__Supplied material__:

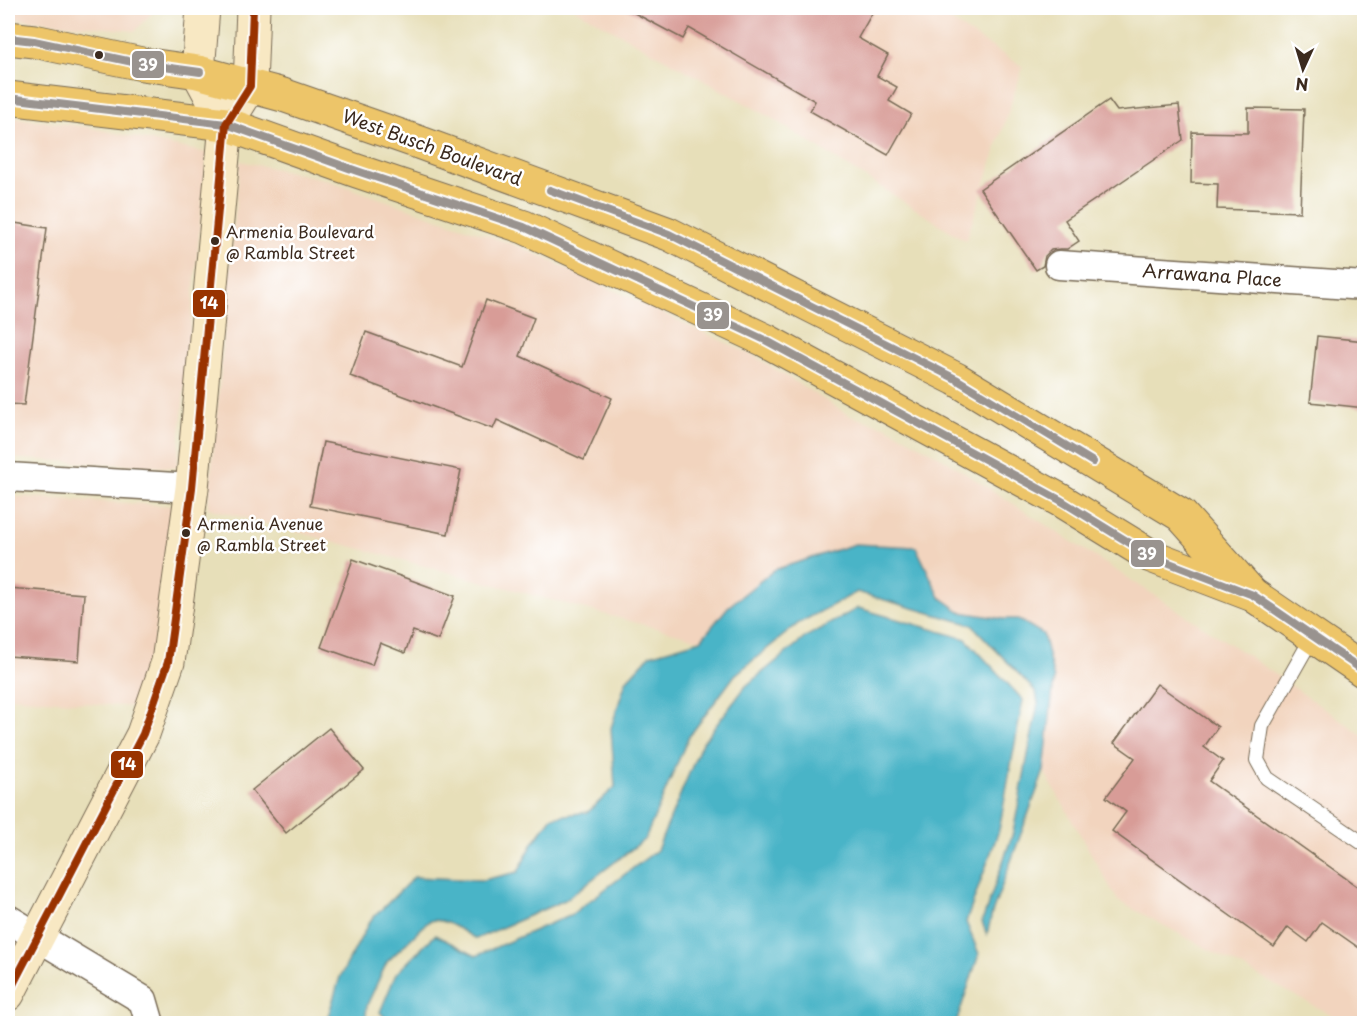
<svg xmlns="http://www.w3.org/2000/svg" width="1372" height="1031" font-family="'Playpen Sans',sans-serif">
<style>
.built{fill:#f2d4be}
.water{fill:#49b4c7;stroke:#426f72;stroke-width:1.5}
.building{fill:#d89c97}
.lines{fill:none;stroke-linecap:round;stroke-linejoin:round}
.service-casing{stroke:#776954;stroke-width:16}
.minor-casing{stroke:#776954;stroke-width:31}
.secondary-casing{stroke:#776954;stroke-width:35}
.primary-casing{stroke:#776954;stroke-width:35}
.service{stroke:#fff;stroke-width:14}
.minor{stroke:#fff;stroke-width:28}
.secondary{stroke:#f8e8c3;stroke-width:33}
.primary{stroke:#edc569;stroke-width:33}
.bus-1-casing{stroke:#fff;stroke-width:12}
.bus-2-casing{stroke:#fff;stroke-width:12}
.bus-1{stroke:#99938f;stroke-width:8}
.bus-2{stroke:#930;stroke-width:8}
.bus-dot{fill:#3b2a1e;stroke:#fff;stroke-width:2}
.labels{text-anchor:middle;stroke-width:5;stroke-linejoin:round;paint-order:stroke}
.bus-label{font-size:16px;fill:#3b2a1e;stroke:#fff;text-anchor:start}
.street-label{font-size:18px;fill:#3b2a1e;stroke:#fff}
.line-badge{stroke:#fff;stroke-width:2}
.badge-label{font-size:16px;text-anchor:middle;font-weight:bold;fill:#fff}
</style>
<rect width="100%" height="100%" fill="#fff"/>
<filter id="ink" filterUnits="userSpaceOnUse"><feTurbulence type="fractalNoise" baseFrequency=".0167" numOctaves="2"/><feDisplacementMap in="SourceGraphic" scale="12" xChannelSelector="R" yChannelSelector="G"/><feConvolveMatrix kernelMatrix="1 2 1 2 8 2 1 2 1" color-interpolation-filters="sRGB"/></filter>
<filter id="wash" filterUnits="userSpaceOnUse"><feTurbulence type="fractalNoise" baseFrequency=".008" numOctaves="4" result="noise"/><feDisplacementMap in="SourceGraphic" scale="24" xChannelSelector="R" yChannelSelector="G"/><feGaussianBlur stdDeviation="1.35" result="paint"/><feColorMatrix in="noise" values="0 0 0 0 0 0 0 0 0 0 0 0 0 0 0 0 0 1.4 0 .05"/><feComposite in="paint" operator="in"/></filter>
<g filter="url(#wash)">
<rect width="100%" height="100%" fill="#e7dfb9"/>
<!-- built -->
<g class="built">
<path d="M8 8H157L135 31 8 18Z"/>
<path d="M573 8H931L1023 67 966 241 768 116Z"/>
<path d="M8 117 87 127 207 153 177 468 8 458Z"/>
<path d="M240 161 323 179 521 247 754 356 850 416 887 427 942 458 1250 657 1364 736V1023H1346L1118 901 1044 771 1054 679 1018 619H1004L961 612 940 597 916 547 728 607 701 640 208 508Z"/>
<path d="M8 496 173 506 152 657 134 707 8 697Z"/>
</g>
<!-- water -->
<g class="water">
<path d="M855 544 916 547 940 597 961 612 1004 619H1018L1043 634 1054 679 1044 771 992 913 987 935 982 922 1013 833 1038 703 1036 692 972 625 857 592 799 623 735 675 688 738 645 839 565 900 476 939C463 932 445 917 429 921L387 962 367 1005 366 1015 370 1023H326L340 977 370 921 414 877 483 880 518 872 533 843 552 817 588 812 615 787 611 728 626 681 650 655 701 640 728 607 774 570Z"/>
<path d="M858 608 966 639 1023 700 999 830 966 922 979 954 956 1023H390L380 1012 396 974 435 935 476 956 572 914 657 850 701 745 746 686 807 636Z"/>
</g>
<g id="blocks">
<!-- building -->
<g class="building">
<path d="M625 8H875L858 38 888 55 877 76 897 87 889 101 911 114 888 155 810 111 815 101 689 28 683 39Z"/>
<path d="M1109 100 1117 111 1179 105 1183 140 1065 220 1079 241 1067 249H1060L1051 250 1045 256 1043 266 1036 270 980 189Z"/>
<path d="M1248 108 1304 109 1300 212 1217 209 1218 184 1191 183 1192 132 1248 133Z"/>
<path d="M8 222 47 228 24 405 8 404Z"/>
<path d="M486 300 534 318 520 356 612 398 584 460 497 420 493 429 350 376 366 332 462 367Z"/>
<path d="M1317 336 1365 341V408L1310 402Z"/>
<path d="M323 442 461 470 448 534 310 506Z"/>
<path d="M353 559 455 596 438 640 413 631 405 653 380 643 372 665 321 647Z"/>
<path d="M8 588 84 594 79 661 8 656Z"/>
<path d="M1157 684 1218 727 1204 747 1223 761 1209 781 1365 892V952L1322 922 1308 942 1288 927 1274 947 1112 831 1126 812 1106 797 1135 758 1114 743Z"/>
<path d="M329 728 364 770 286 833 252 790Z"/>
</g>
</g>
</g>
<g filter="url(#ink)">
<use href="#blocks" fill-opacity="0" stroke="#776954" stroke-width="1.5"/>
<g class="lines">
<defs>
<path id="service" d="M1313 636 1262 726 1257 760 1267 778 1364 844"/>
<g id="minor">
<path d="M1059 265 1364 286"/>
<path d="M8 477 192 488"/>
<path d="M8 919 143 1000 150 1024"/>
</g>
<g id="secondary">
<path d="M203 8 198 72 226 124"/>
<path d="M8 994 143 734 168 662 192 488 226 124 250 86 253 8"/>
</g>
<g id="primary">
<path d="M8 38 34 41 142 64 198 72 283 95 418 142 669 234 956 379 1181 515 1249 591"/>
<path d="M8 98 226 124 357 171 524 227 765 340 1060 500 1151 556 1253 595 1364 671"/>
</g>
</defs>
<!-- service casing -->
<use href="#service" class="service-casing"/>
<!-- minor casing -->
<use href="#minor" class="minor-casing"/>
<!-- secondary casing -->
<use href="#secondary" class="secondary-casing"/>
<!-- primary casing -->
<use href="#primary" class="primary-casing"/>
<!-- service -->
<use href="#service" class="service"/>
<!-- minor -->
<use href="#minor" class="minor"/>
<!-- secondary -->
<use href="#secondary" class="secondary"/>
<!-- primary -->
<use href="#primary" class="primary"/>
<defs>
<g id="bus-1">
<path d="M8 38 34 41 142 64 200 72"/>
<path d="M8 98 226 124 357 171 524 227 765 340 1060 500 1151 556 1253 595 1364 671"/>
<path d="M550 190 669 234 956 379 1093 462"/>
</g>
<path id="bus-2" d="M8 994 143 734 168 662 192 488 226 124 250 86 253 8"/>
</defs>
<!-- bus-1 casing -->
<use href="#bus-1" class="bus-1-casing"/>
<!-- bus-2 casing -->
<use href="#bus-2" class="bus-2-casing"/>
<!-- bus-1 -->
<use href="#bus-1" class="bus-1"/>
<!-- bus-2 -->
<use href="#bus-2" class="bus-2"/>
</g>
</g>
<!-- markers -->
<g class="bus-dot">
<circle cx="99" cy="55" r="5"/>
<circle cx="215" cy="241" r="5"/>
<circle cx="186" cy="533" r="5"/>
</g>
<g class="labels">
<!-- bus labels -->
<g class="bus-label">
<text x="226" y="238">Armenia Boulevard<tspan x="226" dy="21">@ Rambla Street</tspan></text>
<text x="197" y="530">Armenia Avenue<tspan x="197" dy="21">@ Rambla Street</tspan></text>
</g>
<!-- street labels -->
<g class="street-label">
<text transform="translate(432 148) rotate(20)" y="6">West Busch Boulevard</text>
<text transform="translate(1212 276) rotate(4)" y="6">Arrawana Place</text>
</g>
</g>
<g class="line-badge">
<rect x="131" y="50" width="34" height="29" rx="6" fill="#99938f"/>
<rect x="192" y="289" width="34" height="29" rx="6" fill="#930"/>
<rect x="696" y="301" width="34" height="29" rx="6" fill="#99938f"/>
<rect x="1130" y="539" width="35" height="29" rx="6" fill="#99938f"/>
<rect x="110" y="750" width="34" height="29" rx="6" fill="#930"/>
</g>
<g class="badge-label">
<text x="148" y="71">39</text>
<text x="209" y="309">14</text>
<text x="713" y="321">39</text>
<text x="1147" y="560">39</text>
<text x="127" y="770">14</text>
</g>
<!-- margin -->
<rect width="1372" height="1031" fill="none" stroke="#fff" stroke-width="30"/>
<!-- north arrow -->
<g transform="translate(1303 69) rotate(184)" stroke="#ffffff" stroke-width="4.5" paint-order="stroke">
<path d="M0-4.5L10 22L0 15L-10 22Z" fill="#3b2a1e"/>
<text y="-9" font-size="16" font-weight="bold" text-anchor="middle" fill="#3b2a1e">N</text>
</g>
</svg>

__Description of the task__: If a line above includes the string "wash", pick it out.

__Written reply__:
<filter id="wash" filterUnits="userSpaceOnUse"><feTurbulence type="fractalNoise" baseFrequency=".008" numOctaves="4" result="noise"/><feDisplacementMap in="SourceGraphic" scale="24" xChannelSelector="R" yChannelSelector="G"/><feGaussianBlur stdDeviation="1.35" result="paint"/><feColorMatrix in="noise" values="0 0 0 0 0 0 0 0 0 0 0 0 0 0 0 0 0 1.4 0 .05"/><feComposite in="paint" operator="in"/></filter>
<g filter="url(#wash)">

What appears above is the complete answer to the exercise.